Nani again smiled. “Exactly; he will tell him things which it is good he should hear.”

Thereupon it was at once settled with Don Vigilio that the latter would put down the young priest’s name for an audience on the following morning at ten o’clock.

However, at that moment a cardinal came in, clad in town costume — his sash and his stockings red, but his simar black, with a red edging and red buttons. It was Cardinal Sarno, a very old intimate of the Boccaneras; and whilst he apologised for arriving so late, through press of work, the company became silent and deferentially clustered round him. This was the first cardinal Pierre had seen, and he felt greatly disappointed, for the newcomer had none of the majesty, none of the fine port and presence to which he had looked forward. On the contrary, he was short and somewhat deformed, with the left shoulder higher than the right, and a worn, ashen face with lifeless eyes. To Pierre he looked like some old clerk of seventy, half stupefied by fifty years of office work, dulled and bent by incessantly leaning over his writing desk ever since his youth. And indeed that was Sarno’s story. The puny child of a petty middle-class family, he had been educated at the Seminario Romano. Then later he had for ten years professed Canon Law at that same seminary, afterwards becoming one of the secretaries of the Congregation for the Propagation of the Faith. Finally, five and twenty years ago, he had been created a cardinal, and the jubilee of his cardinalate had recently been celebrated. Born in Rome, he had always lived there; he was the perfect type of the prelate who, through growing up in the shade of the Vatican, has become one of the masters of the world. Although he had never occupied any diplomatic post, he had rendered such important services to the Propaganda, by his methodical habits of work, that he had become president of one of the two commissions which furthered the interests of the Church in those vast countries of the west which are not yet Catholic. And thus, in the depths of his dim eyes, behind his low, dull-looking brow, the huge map of Christendom was stored away.

Nani himself had risen, full of covert respect for the unobtrusive but terrible man whose hand was everywhere, even in the most distant corners of the earth, although he had never left his office. As Nani knew, despite his apparent nullity, Sarno, with his slow, methodical, ably organised work of conquest, possessed sufficient power to set empires in confusion.

“Has your Eminence recovered from that cold which distressed us so much?” asked Nani.

“No, no, I still cough. There is a most malignant passage at the offices. I feel as cold as ice as soon as I leave my room.”

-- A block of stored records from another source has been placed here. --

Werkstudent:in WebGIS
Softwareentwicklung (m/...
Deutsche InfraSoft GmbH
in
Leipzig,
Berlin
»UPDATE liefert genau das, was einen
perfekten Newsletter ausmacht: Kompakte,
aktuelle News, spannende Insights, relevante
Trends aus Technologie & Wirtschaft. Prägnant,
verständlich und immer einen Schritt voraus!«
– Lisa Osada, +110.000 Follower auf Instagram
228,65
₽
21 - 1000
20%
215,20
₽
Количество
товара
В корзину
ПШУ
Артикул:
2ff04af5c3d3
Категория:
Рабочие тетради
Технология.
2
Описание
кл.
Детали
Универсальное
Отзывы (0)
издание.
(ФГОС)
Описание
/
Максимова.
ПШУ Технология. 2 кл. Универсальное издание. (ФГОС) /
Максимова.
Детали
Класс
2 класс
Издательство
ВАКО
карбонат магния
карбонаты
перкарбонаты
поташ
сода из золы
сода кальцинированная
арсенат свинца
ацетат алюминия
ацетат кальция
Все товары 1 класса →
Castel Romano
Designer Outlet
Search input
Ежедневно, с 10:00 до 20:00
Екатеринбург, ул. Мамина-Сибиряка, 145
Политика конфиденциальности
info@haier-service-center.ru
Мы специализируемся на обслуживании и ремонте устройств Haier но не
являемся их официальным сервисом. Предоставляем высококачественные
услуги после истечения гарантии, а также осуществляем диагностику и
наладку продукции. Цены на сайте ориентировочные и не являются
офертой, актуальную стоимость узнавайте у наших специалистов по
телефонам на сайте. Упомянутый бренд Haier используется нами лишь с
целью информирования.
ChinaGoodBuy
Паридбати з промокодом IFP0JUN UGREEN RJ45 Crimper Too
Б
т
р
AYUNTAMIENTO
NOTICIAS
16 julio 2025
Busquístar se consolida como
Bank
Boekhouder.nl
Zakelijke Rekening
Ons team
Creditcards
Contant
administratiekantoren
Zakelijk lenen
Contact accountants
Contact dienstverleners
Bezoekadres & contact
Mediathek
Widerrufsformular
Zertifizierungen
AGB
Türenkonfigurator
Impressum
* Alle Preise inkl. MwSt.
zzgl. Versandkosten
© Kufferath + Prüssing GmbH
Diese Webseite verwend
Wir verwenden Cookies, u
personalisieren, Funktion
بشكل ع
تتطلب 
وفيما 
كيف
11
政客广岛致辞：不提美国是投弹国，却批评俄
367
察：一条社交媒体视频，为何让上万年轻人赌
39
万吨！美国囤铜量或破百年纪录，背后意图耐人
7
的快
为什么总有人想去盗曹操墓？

From that moment Pierre felt quite little, virtually lost. He was not even introduced to the Cardinal. And yet he had to remain in the room for nearly another hour, looking around and observing. That antiquated world then seemed to him puerile, as though it had lapsed into a mournful second childhood. Under all the apparent haughtiness and proud reserve he could divine real timidity, unacknowledged distrust, born of great ignorance. If the conversation did not become general, it was because nobody dared to speak out frankly; and what he heard in the corners was simply so much childish chatter, the petty gossip of the week, the trivial echoes of sacristies and drawing-rooms. People saw but little of one another, and the slightest incidents assumed huge proportions. At last Pierre ended by feeling as though he were transported into some
salon
of the time of Charles X, in one of the episcopal cities of the French provinces. No refreshments were served. Celia’s old aunt secured possession of Cardinal Sarno; but, instead of replying to her, he simply wagged his head from time to time. Don Vigilio had not opened his mouth the whole evening. However, a conversation in a very low tone was started by Nani and Morano, to whom Donna Serafina listened, leaning forward and expressing her approval by slowly nodding her head. They were doubtless speaking of the dissolution of Benedetta’s marriage, for they glanced at the young woman gravely from time to time. And in the centre of the spacious room, in the sleepy glow of the lamps, there was only the young people, Benedetta, Dario, and Celia who seemed to be at all alive, chattering in undertones and occasionally repressing a burst of laughter.